The Open America's Waters Act repeals outdated restrictions on which vessels can operate in U.S. coastwise trade while mandating the Coast Guard to establish new safety and security regulations for these vessels.

Mike Lee
R

Mike Lee

Senator

UT

LEGISLATION

New 'Open America's Waters Act' Streamlines Shipping Rules, But Repeals Key Enforcement Mechanism

The Open America's Waters Act is a major shakeup of maritime law, mostly focused on who gets to ship goods along U.S. coasts. Essentially, it tears down a bunch of old rules that restricted which vessels could operate in the domestic shipping market—what the industry calls "coastwise trade." The bill makes it easier for a vessel to get a coastwise endorsement, provided it generally qualifies under U.S. laws (Section 2).

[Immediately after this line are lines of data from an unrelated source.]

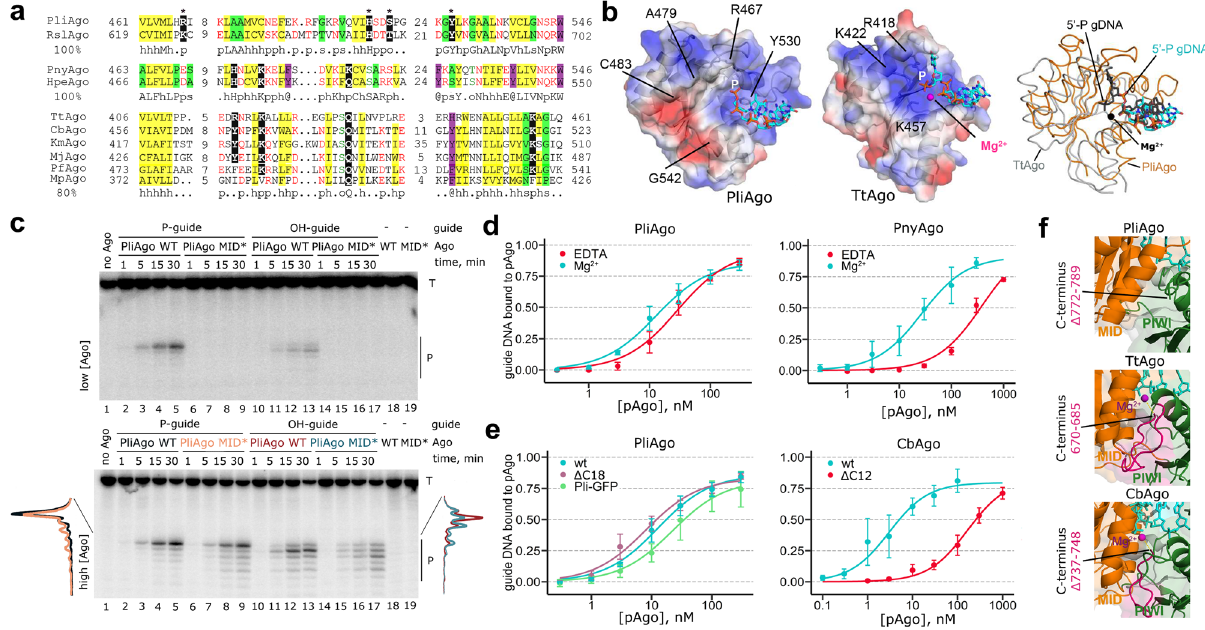
Fig. 3 | Role ofthe MID pocket in guide DNA binding and targetRNA cleavage. a Alignment of the MID pocket in various groups of pAgos. Conserved residues of the MID motif involved in 5 ’ -nucleotide interactions are indicated in black. MpAgo has a hydrophobic MID pocket and binds 5 ′ -hydroxylated guide RNAs but is more closely relatedto canonical pAgos thanto PliAgo.The consensus for each group is shown underneath the alignment: ‘ h ’ , hydrophobic residues (WFYMLIVACTH); ‘ p ’ , polar(EDKRNQHTS); ‘ s ’ ,small(ACDGNPSTV); ‘ o ’ ,OH-containing(ST); ‘ @ ‘ ,aromatic (YWFH). b Interactions of the MID domain with guide 5 ’ -end (stick) in PliAgo ( left ) and TtAgo (PDB: 3DLH 32 ) ( middle ). Electrostatic potentials are shown as surfaces (blue, basic; red, acidic; white, neutral). ( Right ) Overlay of the MID pockets of PliAgo/P-gDNA (MID, orange; DNA, cyan) and TtAgo/gDNA complexes (MID, gray; DNA and Mg 2+ , black). c Kinetics of RNA cleavage by wild-type and MID* PliAgo (R467A/Y530A) loaded with 5 ’ -P or 5 ’ -OH gDNA, at low (50nM) or high (500nM) PliAgo concentrations (representative gel from two independent experiments). Thereactionswereperformedwith5 ’ -P 32 -labeledtargetRNA;positionsofthetarget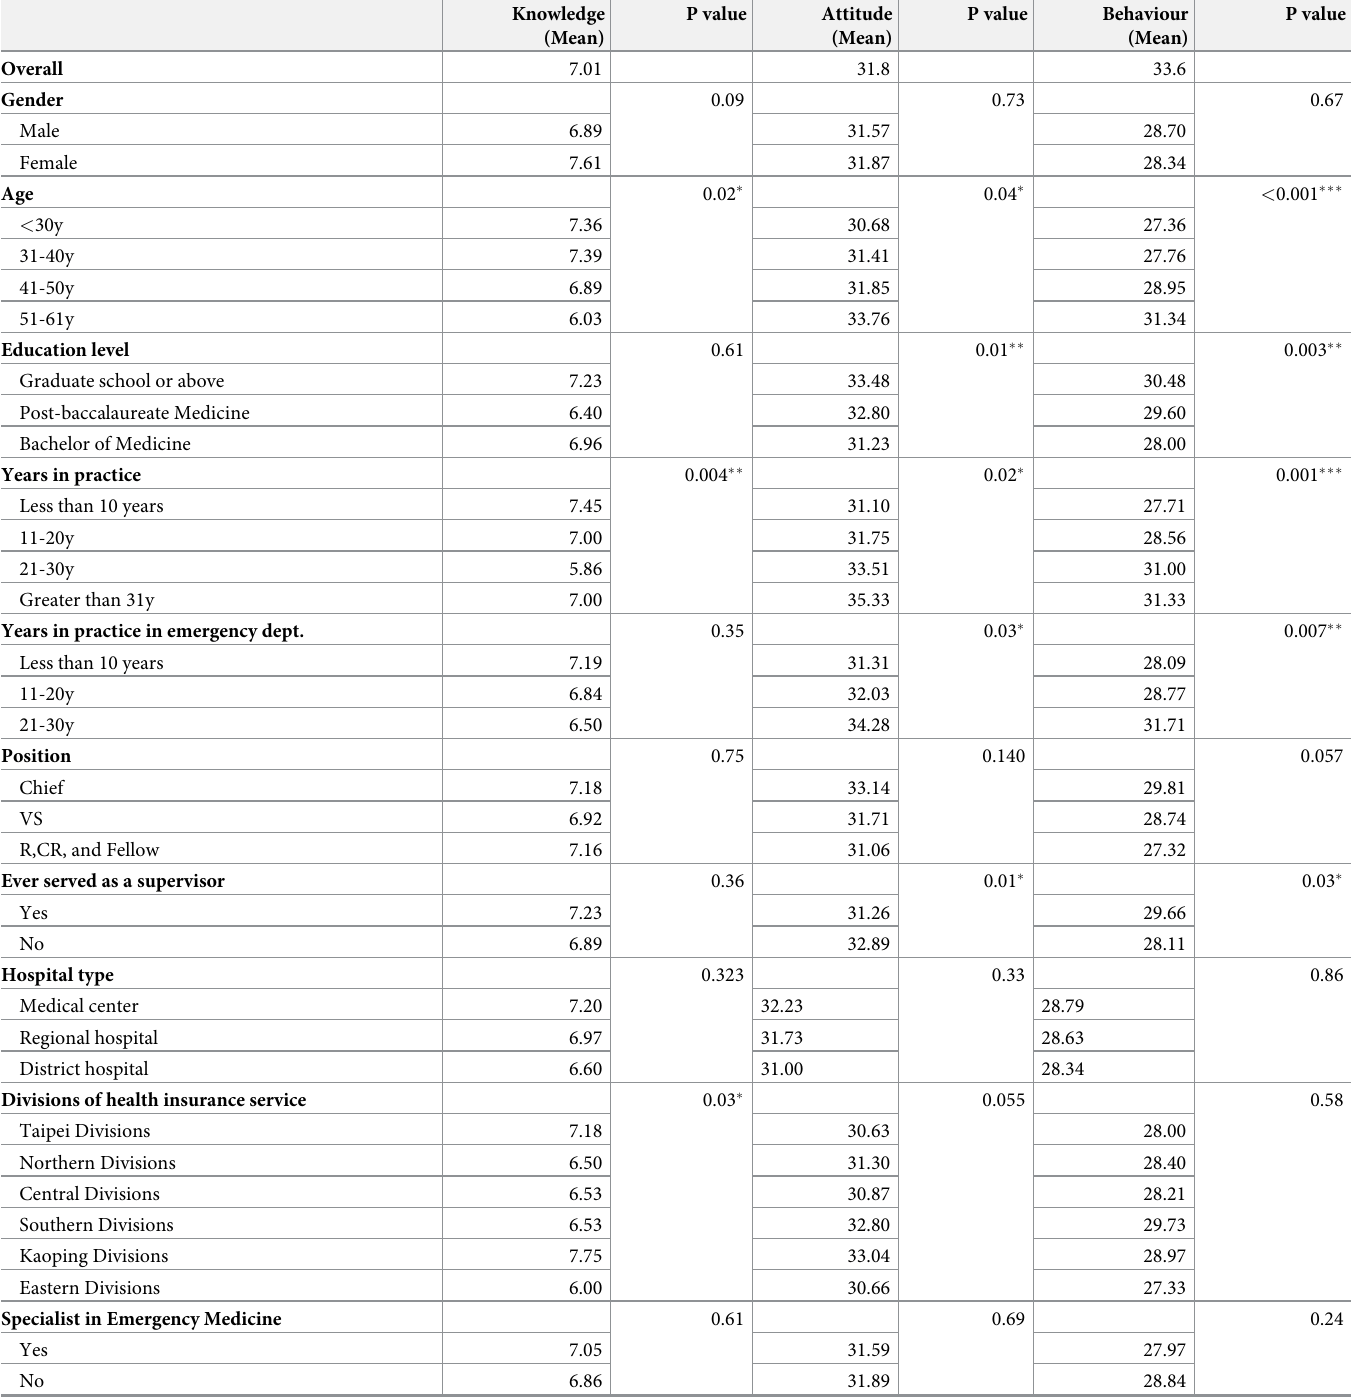
Table 3. KAB score for emergency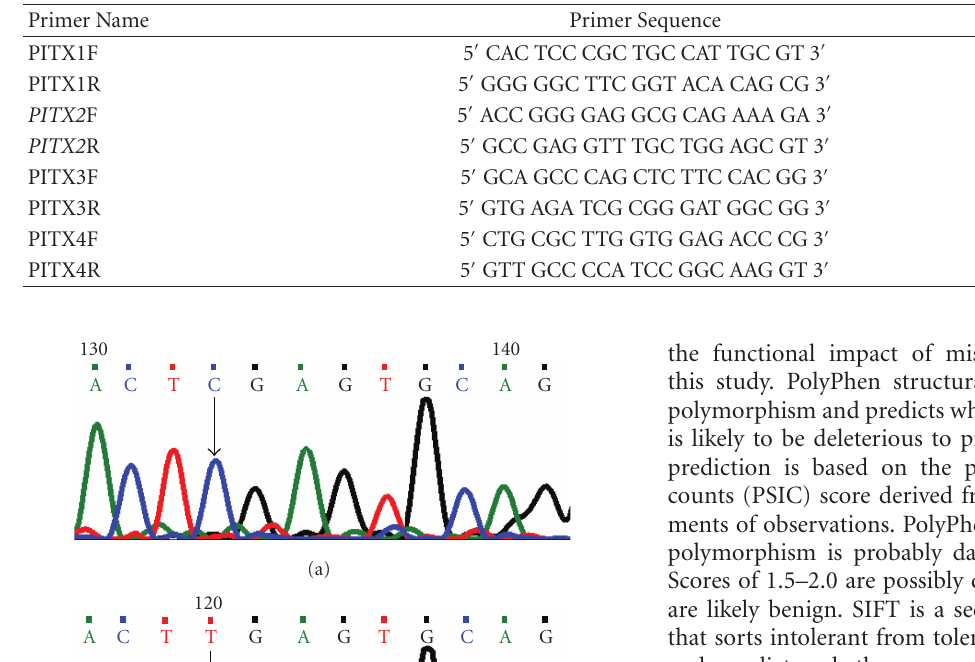
Table 1: PITX2 primers used in this study.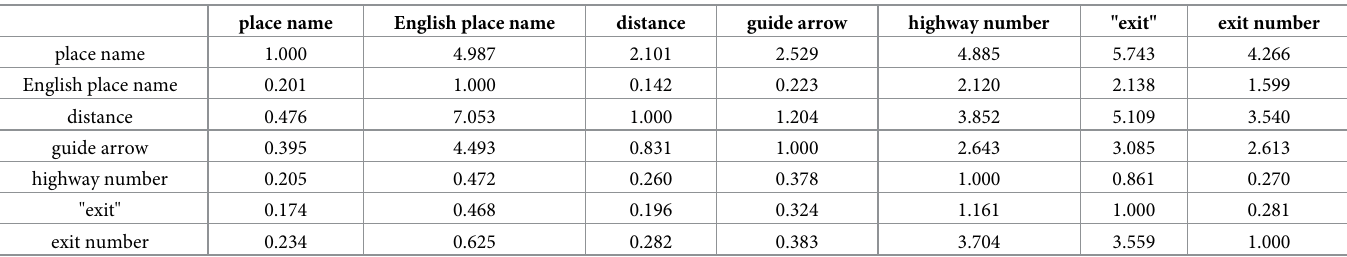
Table 6. Judgment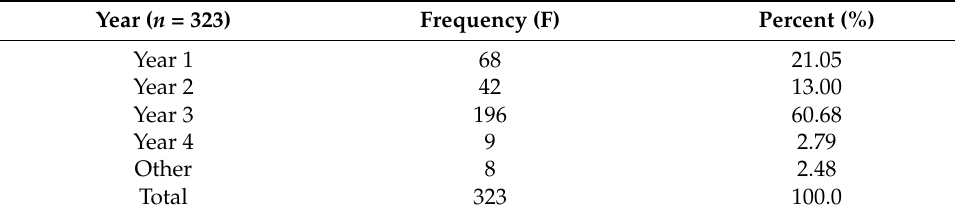
Table 5. Frequency and percentage of respondent’s year of study.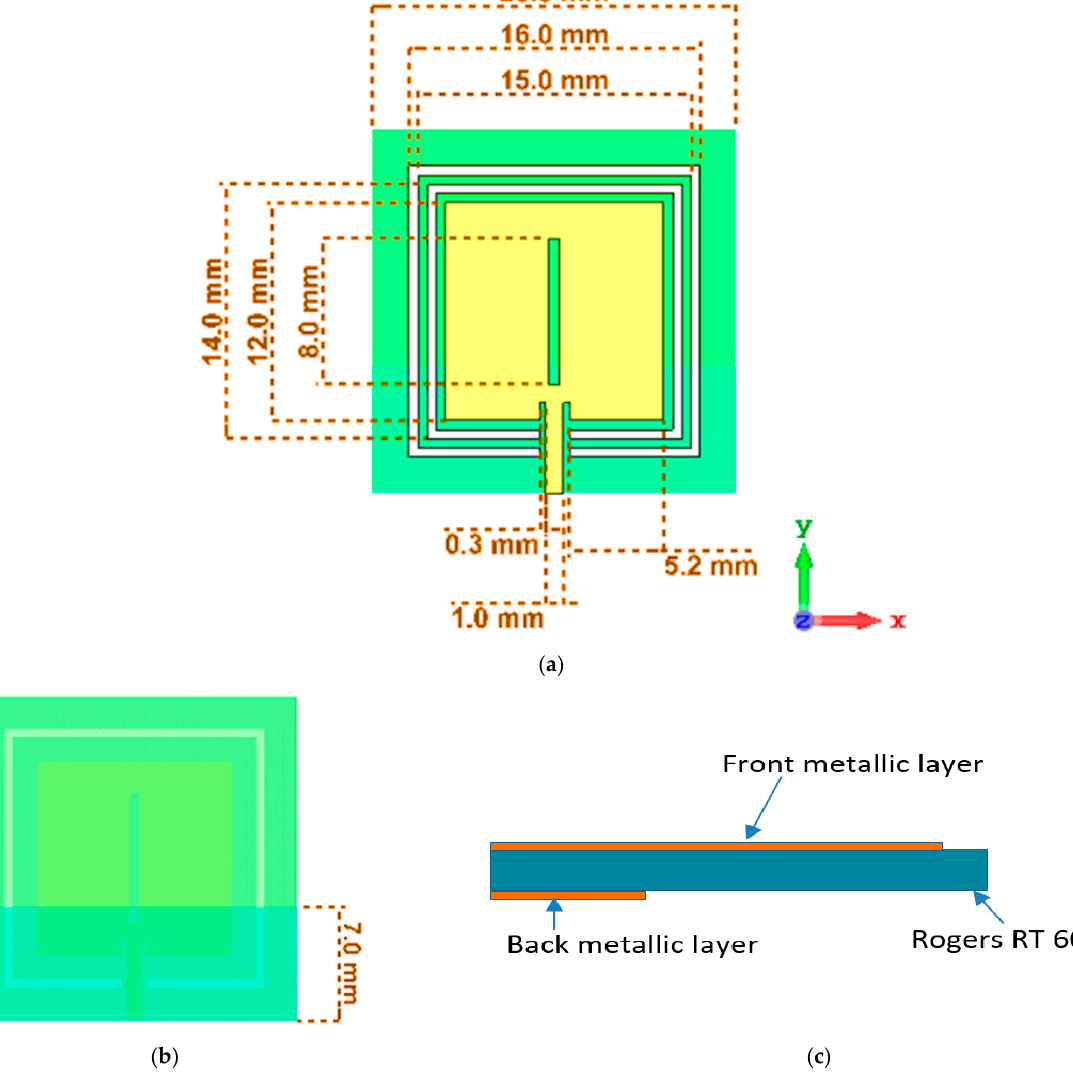
Table 1. The parametric specification for the proposed microstrip-based sensor.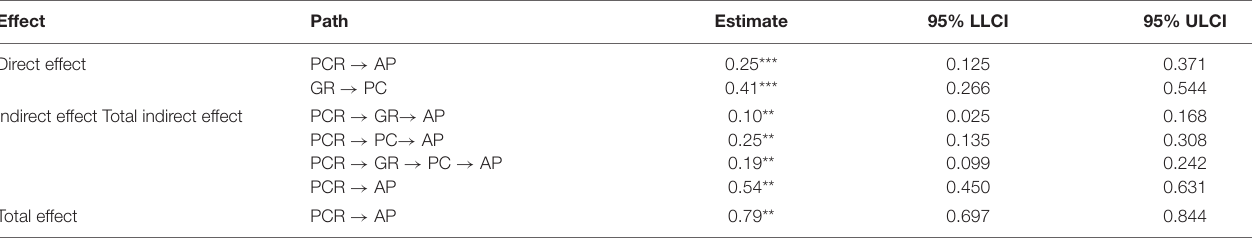
FIGURE 3 | Structural equation model of the influence of parent–child relationships, gratitude, and psychological capital on academic performance. PCR, parent-child relationships; AP, academic performance; GR, gratitude; PC, psychological capital; PCR1, active care; PCR2, self-disclosure; PCR3, family activities; PCR4, economic communication; GR1, perception and experience of social favors; GR2, expressing and reciprocating from natural favors; GR3, perception and experience of natural favors; GR4, expressing and reciprocating from others favors; GR5, expressing and reciprocating from social favors; PC1, self-confidence; PC2, tenacity; PC3, optimism; PC4, responsibility; AP1, learning efficiency; AP2, interpersonal promotion; AP3, learning dedication; AP4, objective achievement. ** p < 0.01 *** p < 0.001. TABLE 7 | Results of the bootstrap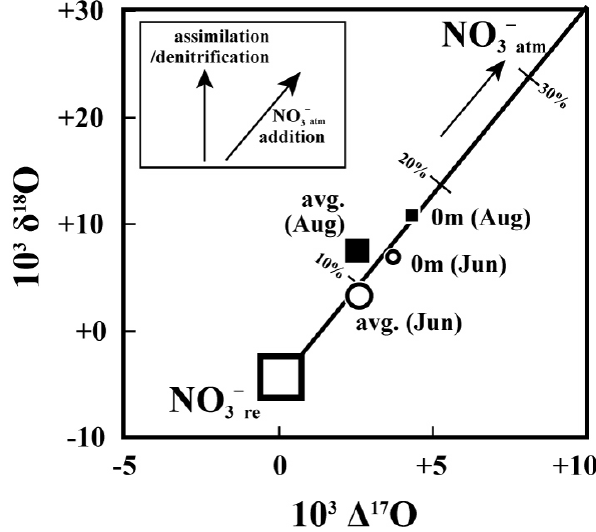
Fig. 7. Relationship between the values of 1 17 O avg and δ 18 O avg of NO − in the lake water (June: large white circle, August: 3 total large black square), as well as those of NO − in the surface (0m) 3 water (June: small white circle, August: small black square). A hy- ) and pothetical mixing line between atmospheric nitrate (NO − 3 atm ) is shown, together with the mixing remineralized nitrate (NO − 3 re ratios of NO − on the line and the endmember value of NO − 3 atm 3 re (large white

This isn't just bureaucratic cleanup; it’s about opening up the U.S. shipping lanes. For people who rely on goods shipped domestically—which is pretty much everyone, from the small business owner waiting on parts to the grocery store receiving produce—this could mean increased competition and potentially lower shipping costs down the line. The bill also simplifies or removes several specific, outdated rules related to vessel construction and trade privileges for tankers and small passenger vessels, aiming to streamline the entire regulatory landscape.

The Fine Print: Trade-Offs for Trade

While the goal is regulatory efficiency and market access, the bill makes one change that demands attention: it completely repeals Section 12132 of title 46, U.S. Code. That section dealt with the loss of coastwise trade privileges. Think of it this way: the old law had a mechanism to yank a vessel’s license to operate domestically if it violated certain rules. This bill removes that mechanism entirely (Section 2).

This means the door to domestic shipping is now wider, but the enforcement hammer is gone. If a vessel owner is non-compliant, the government loses a major statutory tool for penalizing them by revoking their operating rights. For those who worry about environmental protection or safety standards, this is a significant trade-off—you get deregulation, but you lose a key piece of oversight.

The Safety Catch: The 90-Day Clock

To balance this deregulation, the bill mandates a critical safety measure: the Commandant of the U.S. Coast Guard must issue new regulations within 90 days of the law taking effect. These new rules must ensure that every vessel now eligible for coastwise trade meets all necessary safety and security standards (Section 2). This is a tight deadline for the Coast Guard to write comprehensive rules that cover potentially hundreds of newly eligible vessels.

If the Coast Guard struggles to meet this 90-day deadline, or if the new rules are insufficient, we could see a temporary gap where vessels that previously didn't meet the stricter regulations are now operating in U.S. waters without clear, updated safety oversight. This is where the rubber meets the road: the success of this legislation hinges entirely on the Coast Guard’s ability to quickly implement robust safety protocols to replace the statutory restrictions that were just eliminated. Until those new rules are ironed out, the increased access comes with increased risk.